Market Commentary: Monday 8th April
Overnight the Nikkei followed the US equity markets Friday performance and rose 0.8%. US equity markets rose following the better than expected payrolls figures. The US added 303k jobs compared to an expected 214k and the unemployment rate fell from 3.9% to 3.8%. Earnings growth - a potential inflation driver - continued to moderate, falling from 4.3% to 4.1%.
The People's Bank of China kept the yuan reference rate within its recent range in the daily fixing on Monday. Eyes are on the currency as it nears the PBOC limit for depreciation. China has acted aggressively when the limit has been reached in the past. The move has been caused by the combined factors of USD strength following reduced expectations for USD rate cuts and a generally weak economic picture in China. Gold keeps pushing to new highs, currently sitting at $2335 after reaching $2353 overnight.

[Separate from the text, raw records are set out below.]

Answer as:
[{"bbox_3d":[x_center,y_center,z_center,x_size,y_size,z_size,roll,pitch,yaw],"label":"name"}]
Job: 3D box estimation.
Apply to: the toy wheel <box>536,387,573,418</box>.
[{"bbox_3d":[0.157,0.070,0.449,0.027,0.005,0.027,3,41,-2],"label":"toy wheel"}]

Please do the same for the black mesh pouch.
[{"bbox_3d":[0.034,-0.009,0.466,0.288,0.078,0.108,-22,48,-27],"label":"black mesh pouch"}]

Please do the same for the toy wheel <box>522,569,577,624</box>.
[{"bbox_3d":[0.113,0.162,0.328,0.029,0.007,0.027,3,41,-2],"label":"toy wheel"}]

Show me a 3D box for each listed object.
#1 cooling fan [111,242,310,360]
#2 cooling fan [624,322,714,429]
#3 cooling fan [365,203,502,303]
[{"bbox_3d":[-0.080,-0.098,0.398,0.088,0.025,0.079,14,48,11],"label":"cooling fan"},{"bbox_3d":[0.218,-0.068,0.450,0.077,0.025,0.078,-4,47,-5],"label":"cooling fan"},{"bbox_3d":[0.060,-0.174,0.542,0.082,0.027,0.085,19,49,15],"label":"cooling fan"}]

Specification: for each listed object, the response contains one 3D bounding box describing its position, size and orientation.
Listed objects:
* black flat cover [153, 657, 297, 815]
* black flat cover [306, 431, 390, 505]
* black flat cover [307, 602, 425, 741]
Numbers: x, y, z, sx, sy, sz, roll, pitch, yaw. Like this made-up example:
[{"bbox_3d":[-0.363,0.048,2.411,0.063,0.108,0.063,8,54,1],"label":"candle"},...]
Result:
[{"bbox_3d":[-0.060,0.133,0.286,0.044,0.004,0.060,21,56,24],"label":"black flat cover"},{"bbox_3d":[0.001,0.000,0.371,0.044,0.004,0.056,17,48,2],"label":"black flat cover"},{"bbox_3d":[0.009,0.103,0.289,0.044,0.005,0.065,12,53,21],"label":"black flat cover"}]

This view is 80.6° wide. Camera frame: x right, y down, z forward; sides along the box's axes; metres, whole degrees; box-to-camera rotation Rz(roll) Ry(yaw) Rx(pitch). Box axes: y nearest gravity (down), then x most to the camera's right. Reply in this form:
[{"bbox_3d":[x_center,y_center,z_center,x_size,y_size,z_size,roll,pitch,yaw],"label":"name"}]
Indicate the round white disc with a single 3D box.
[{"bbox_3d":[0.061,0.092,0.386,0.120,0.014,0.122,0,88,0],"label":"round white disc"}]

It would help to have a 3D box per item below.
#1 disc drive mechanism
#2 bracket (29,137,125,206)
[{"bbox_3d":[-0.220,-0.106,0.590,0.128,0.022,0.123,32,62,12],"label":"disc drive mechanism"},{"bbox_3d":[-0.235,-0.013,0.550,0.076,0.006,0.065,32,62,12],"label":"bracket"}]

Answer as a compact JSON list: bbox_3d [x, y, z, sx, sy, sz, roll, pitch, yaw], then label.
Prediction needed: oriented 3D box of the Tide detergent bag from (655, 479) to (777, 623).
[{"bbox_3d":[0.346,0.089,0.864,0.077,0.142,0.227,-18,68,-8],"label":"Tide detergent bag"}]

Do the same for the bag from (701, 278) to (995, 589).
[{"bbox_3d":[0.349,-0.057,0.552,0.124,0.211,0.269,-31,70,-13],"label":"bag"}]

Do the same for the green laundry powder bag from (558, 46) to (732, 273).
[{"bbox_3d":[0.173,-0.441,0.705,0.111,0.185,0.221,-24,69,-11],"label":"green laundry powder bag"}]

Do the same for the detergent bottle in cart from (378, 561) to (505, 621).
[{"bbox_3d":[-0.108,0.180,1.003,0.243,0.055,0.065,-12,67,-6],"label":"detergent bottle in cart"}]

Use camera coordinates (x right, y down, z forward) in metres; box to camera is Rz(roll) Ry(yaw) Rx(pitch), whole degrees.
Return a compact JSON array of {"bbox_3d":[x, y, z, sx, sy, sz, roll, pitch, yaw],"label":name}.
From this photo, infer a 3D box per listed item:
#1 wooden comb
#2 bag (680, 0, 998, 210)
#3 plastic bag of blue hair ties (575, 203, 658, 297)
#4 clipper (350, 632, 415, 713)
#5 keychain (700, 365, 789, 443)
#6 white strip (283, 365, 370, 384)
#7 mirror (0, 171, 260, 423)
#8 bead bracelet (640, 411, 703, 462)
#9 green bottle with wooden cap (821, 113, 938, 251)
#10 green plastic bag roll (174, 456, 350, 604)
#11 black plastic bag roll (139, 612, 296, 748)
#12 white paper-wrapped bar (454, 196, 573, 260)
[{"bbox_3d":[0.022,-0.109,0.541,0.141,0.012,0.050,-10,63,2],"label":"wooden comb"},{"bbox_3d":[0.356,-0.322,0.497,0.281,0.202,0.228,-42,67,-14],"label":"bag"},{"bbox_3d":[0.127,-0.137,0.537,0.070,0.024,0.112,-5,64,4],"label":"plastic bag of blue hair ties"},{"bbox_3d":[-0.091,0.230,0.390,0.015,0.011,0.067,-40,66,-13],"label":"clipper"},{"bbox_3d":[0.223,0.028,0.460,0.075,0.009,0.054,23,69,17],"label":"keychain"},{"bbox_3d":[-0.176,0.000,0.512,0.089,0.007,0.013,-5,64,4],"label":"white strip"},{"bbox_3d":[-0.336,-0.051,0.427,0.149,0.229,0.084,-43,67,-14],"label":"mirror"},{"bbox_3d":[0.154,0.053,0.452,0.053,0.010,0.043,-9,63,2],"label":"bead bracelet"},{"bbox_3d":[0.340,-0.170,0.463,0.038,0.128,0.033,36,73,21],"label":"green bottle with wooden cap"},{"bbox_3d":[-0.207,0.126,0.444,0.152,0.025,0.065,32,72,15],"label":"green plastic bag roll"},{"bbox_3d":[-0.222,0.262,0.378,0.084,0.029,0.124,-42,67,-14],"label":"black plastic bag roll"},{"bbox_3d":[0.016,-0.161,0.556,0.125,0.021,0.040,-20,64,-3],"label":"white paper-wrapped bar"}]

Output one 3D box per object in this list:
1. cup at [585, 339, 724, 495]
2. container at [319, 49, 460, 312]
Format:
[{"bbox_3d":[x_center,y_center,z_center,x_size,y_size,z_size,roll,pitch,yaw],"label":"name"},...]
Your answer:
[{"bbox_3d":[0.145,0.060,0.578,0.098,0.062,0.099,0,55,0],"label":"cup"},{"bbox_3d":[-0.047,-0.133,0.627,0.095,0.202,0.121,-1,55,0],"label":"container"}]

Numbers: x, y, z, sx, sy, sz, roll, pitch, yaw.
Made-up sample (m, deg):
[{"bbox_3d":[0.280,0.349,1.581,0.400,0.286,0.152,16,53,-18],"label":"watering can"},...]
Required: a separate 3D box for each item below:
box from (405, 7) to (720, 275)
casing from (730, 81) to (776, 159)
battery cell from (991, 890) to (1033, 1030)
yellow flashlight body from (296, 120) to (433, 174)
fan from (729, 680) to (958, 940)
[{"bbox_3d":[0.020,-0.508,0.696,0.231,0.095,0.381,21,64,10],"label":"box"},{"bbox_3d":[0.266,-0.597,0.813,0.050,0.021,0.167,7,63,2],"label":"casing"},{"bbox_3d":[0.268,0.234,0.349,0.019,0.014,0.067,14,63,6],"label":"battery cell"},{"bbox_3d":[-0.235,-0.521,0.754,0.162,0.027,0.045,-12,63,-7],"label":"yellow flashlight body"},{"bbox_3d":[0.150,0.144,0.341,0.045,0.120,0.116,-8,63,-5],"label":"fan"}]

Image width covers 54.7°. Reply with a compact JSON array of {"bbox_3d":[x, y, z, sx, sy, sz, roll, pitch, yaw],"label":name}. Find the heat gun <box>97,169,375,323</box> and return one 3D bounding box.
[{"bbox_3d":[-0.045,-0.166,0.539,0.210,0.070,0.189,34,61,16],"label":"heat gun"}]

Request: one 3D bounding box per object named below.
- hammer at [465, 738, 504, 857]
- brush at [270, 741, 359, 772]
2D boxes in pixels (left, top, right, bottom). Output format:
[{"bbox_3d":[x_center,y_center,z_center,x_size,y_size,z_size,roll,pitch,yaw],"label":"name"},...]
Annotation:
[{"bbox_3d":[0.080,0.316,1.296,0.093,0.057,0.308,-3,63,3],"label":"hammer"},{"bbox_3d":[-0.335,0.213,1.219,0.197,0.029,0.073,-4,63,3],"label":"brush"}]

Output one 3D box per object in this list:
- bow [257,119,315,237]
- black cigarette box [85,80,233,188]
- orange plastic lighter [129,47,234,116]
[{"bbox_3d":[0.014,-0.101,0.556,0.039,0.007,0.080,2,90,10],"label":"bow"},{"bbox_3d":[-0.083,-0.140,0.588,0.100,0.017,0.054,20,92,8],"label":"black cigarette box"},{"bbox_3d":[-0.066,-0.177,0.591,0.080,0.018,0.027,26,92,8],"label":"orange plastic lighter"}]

The shiny rock rallied following the NFP data on Friday afternoon. Oil fell over 1% on the start of trading after middle east tensions failed to flare up over the weekend. There had been fears Iran would attack Israel or Israeli assets following an Israeli strike on an Iranian consulate in Syria last week. It's a busy week for data. Some of the highlights are German industrial production today, US FOMC minutes and CPI on Wednesday, an ECB rate decision on Thursday and German/French/Spanish CPI on Friday.